Ex-Yorkshire School Pupil Charged Over £1.3 Billion Fraud
16 September 2011, 16:07 | Updated: 30 March 2016, 13:50
A suspected rogure trader, who went to a West Yorkshire school's been charged over a £1.3 billion fraud at banking giant UBS.
31 year old Kweku Adoboli will appear before magistrates this afternoon, accused of carrying out unauthorised deals while working for the Swiss City firm.
Adoboli, son of a former Ghanaian official for the United Nations, was arrested at his desk in a swoop by police in the early hours yesterday.
He wept in the dock as he appeared at City of London Magistrates this afternoon charged with fraud by abuse of position and false accounting.
Adoboli was listed as director of Exchange Traded Funds (ETF) and Delta-1 Trading at UBS Investment Bank in his profile on LinkedIn, the social networking site for professionals.
ETFs are an investment fund traded on stock exchanges, much like stocks, which hold assets such as stocks, commodities or bonds.

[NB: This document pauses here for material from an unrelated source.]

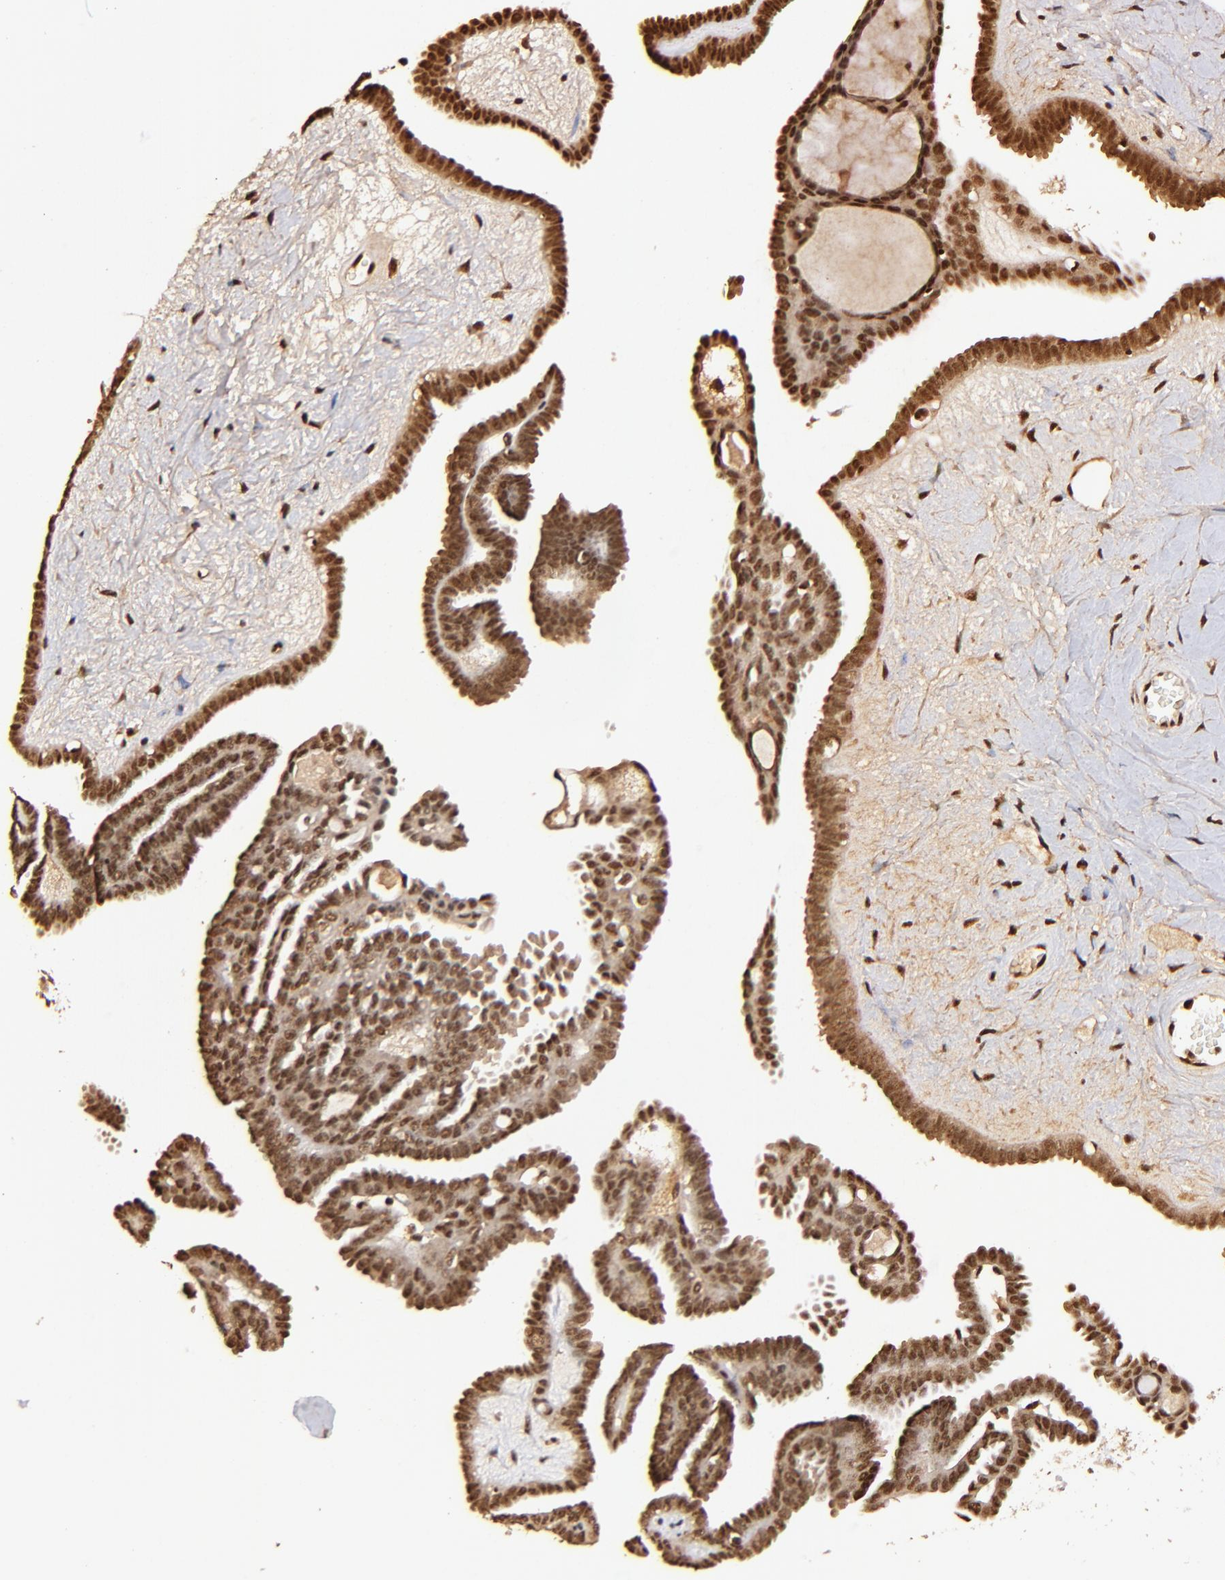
{"staining": {"intensity": "strong", "quantity": ">75%", "location": "cytoplasmic/membranous,nuclear"}, "tissue": "ovarian cancer", "cell_type": "Tumor cells", "image_type": "cancer", "snomed": [{"axis": "morphology", "description": "Cystadenocarcinoma, serous, NOS"}, {"axis": "topography", "description": "Ovary"}], "caption": "Immunohistochemical staining of serous cystadenocarcinoma (ovarian) exhibits high levels of strong cytoplasmic/membranous and nuclear protein positivity in about >75% of tumor cells. (DAB (3,3'-diaminobenzidine) IHC with brightfield microscopy, high magnification).", "gene": "MED12", "patient": {"sex": "female", "age": 71}}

UBS, which has 6,000 staff in the UK, saw its shares slide 10% yesterday after it revealed a loss of £1.3 billion on unauthorised trading which could tip the bank into the red for the third quarter. The stock was 3% higher today.
The disclosure heightened calls for greater regulation in the banking industry.
A Swiss newspaper today reported that UBS will cut jobs at its investment banking unit, with ``massive'' savings due to be announced on November 17.
The bank has already been hit by global growth fears and last month said it would reduce its overall headcount by 3,500 as part of a move to save two billion Swiss francs (£1.5 billion) by the end of 2013.
De was taken on by Swiss banking giant UBS in 2006 as a trainee investment adviser, according to the FSA register.
He lived in a £1,000 per week apartment in Brune Street, Shoreditch, London, until he moved out four months ago.
His father John Adoboli is a former United Nations staff officer, who lives in Tema, Ghana.
UBS, which has three keys in its logo symbolising 'confidence, security and discretion', has said no client funds were affected by the trading loss.